Palestine United Kingdom
Also available in:  Chinese  Arabic

Material for a Film (2004– ), Emily Jacir’s research project on the late Palestinian intellectual Wael Zuaiter, is an intimate installation. It comprises archival documents including photographs of Zuaiter’s apartment in Rome, where he was shot dead by Mossad agents in 1972 for his alleged connections to the Black September terrorist group, which killed 11 Israeli athletes at the Munich Olympics earlier that year. That Zuaiter was among the first to be targeted by Israel following the Munich attack has led some critics to be wary of Material for a Film. In his 2009 review of Jacir’s project, New York Times art critic Ken Johnson questions a wall text stating Zuaiter was never “conclusively” linked to the Munich events; he asks, “How can we know if [Jacir] is manipulating her material, leaving out anything that might be suspicious or incriminating?” Likewise, commenting on “Europa,” Jacir’s late 2015 survey at Whitechapel Gallery in London, which includes Material for a Film, Rachel Cooke of the Guardian wrote, “It seems odd that the Munich massacre . . . [is] not detailed in the notes that accompany the work.”

It was hard to understand such skepticism when wandering the meticulously arranged installation at Whitechapel—a sentiment made stronger by accompanying testimonies from those who knew Zuaiter as a friend, lover and pacifist. Far from portraying Zuaiter as a saint (as accused in Cooke’s review), Jacir instead focused on presenting him as a cosmopolitan individual. One of Zuaiter’s favorite pieces of music, Mahler’s Ninth Symphony, played at the exhibition’s entrance; a clip from the 1963 film The Pink Panther, in which he played an extra, was shown elsewhere. A large photographic print captured an inspiring selection of books that Zuaiter owned, including Walt Whitman’s Leaves of Grass (1855) and Ezra Pound’s ABC of Reading (1934). These personal effects—many of which came from the archives of Zuaiter’s partner, Janet Venn-Brown—created a sense of real familiarity, resulting in a dissonance between the person the installation portrays, and the terrorism that triggered his assassination.

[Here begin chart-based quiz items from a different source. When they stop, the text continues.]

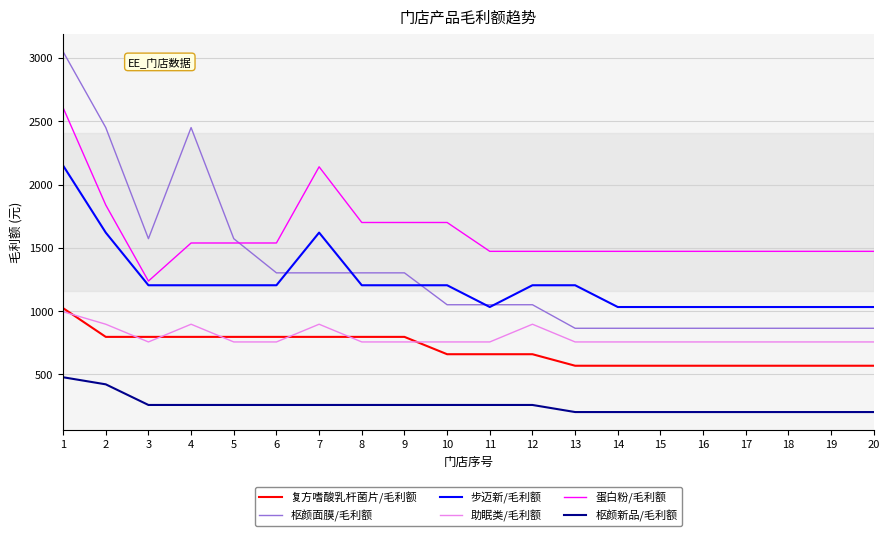

Which series has the largest total across all categories?

蛋白粉/毛利额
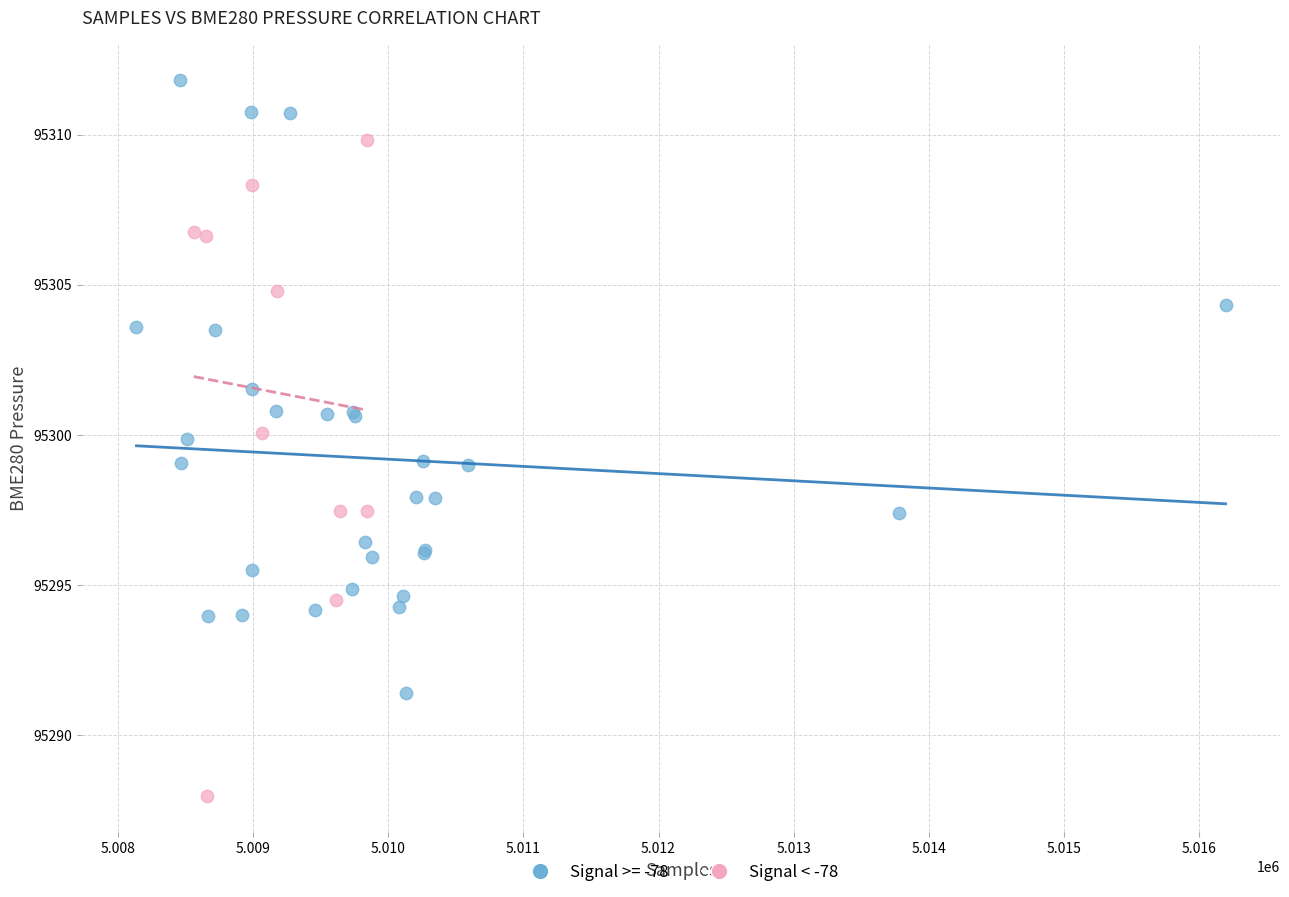

Which series reaches the maximum Y coordinate?

Signal >= -78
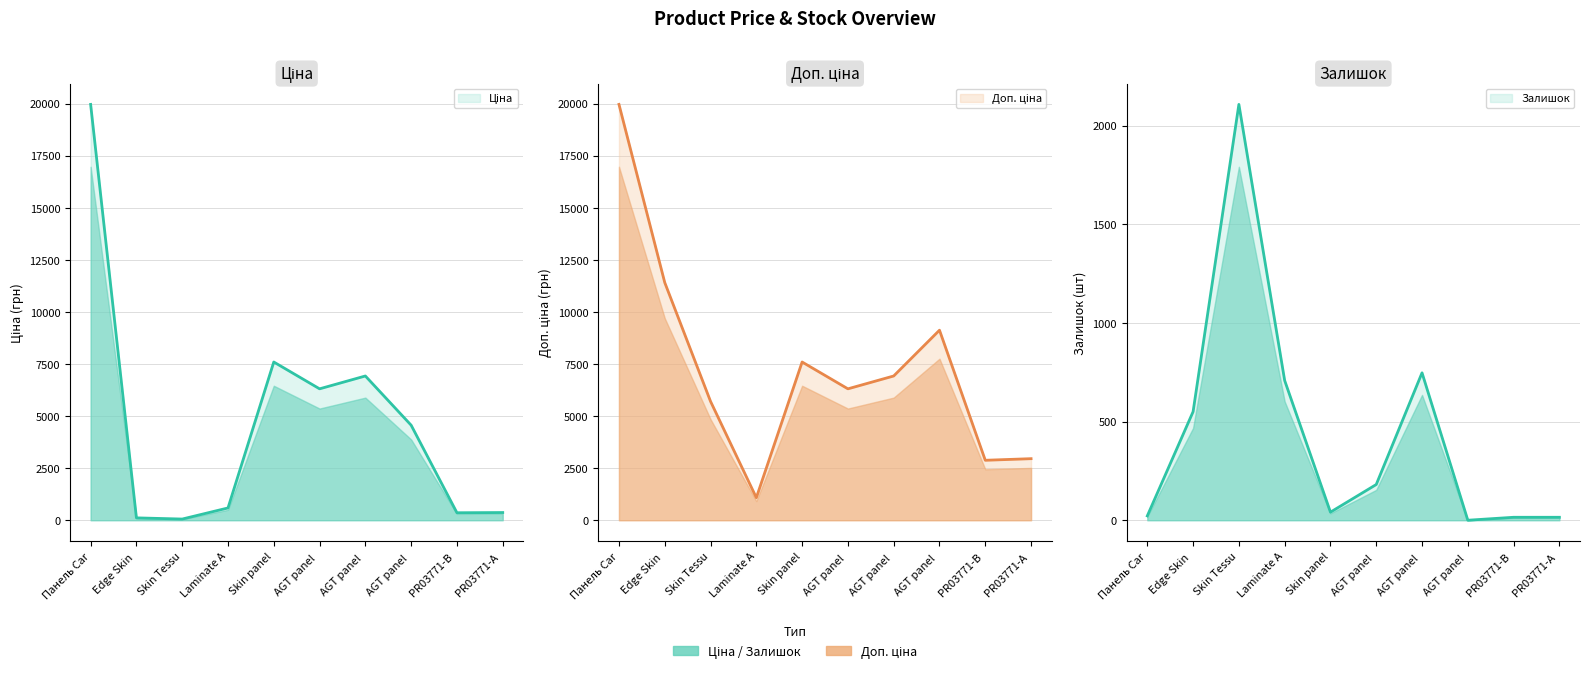

In Ціна, how many points are lower than both neighbors (excluding endpoints)?

3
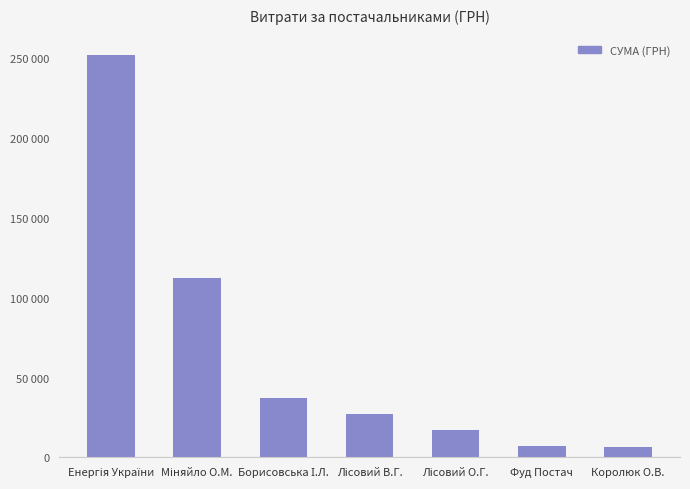

What is the label of the 4th bar from the left?

Лісовий В.Г.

The sense of tragedy resonated beyond the individual loss that those who knew him clearly felt. When Zuaiter was killed, he was carrying his favorite book, One Thousand and One Nights, in his pocket. (One of the bullets lodged into the book’s spine—a photograph of which was displayed in the installation.) At the time of his death, Zuaiter was fulfilling his dream of translating the book into Italian from its original Arabic text—a translation that, according to the exhibition, still does not exist.

This theme of unfulfilled dreams recurred with other works in “Europa.” Stazione (2008–09) presents documentation for a public intervention at the 2009 Venice Biennale—where Jacir planned to have all station names for the city’s Route 1 waterbus displayed in Arabic—that was never realized. Another work, the video installation ENTRY DENIED (a concert in Jerusalem) (2003), features a concert by musicians Marwan Abado of Palestine and Austria’s Franz Hautzinger and Peter Rosmanith in an empty Viennese theater, organized by Jacir after Abado, an Austrian national of Palestinian origin, was denied entry to perform in East Jerusalem and Bethlehem in 2002.

Yet, despite the political sentiments, it would be wrong to frame Jacir’s work simply as—in Cooke’s view—partisan, highly political and relating more to activism and journalism. After all, there is a constant artistic formality to her practice—something “Europa” portrayed effectively. Take Change/Exchange (1998), in which Jacir converted USD 100 into French francs at a Paris exchange bureau, exchanged them back to American dollars at a different bureau, and repeated the cycle until the money was reduced to coins. The process is documented in a series of receipts, and photographs of each bureau, as a work of abstraction—in which both monetary value and its manifestation as physical currency are whittled down to the essence of a transaction. One might say Material for a Film follows the same formal logic; though in this case the “swap” entails one person’s body for another, in what is perhaps one of the crudest forms of abstraction there is—when a human life is reduced to politics.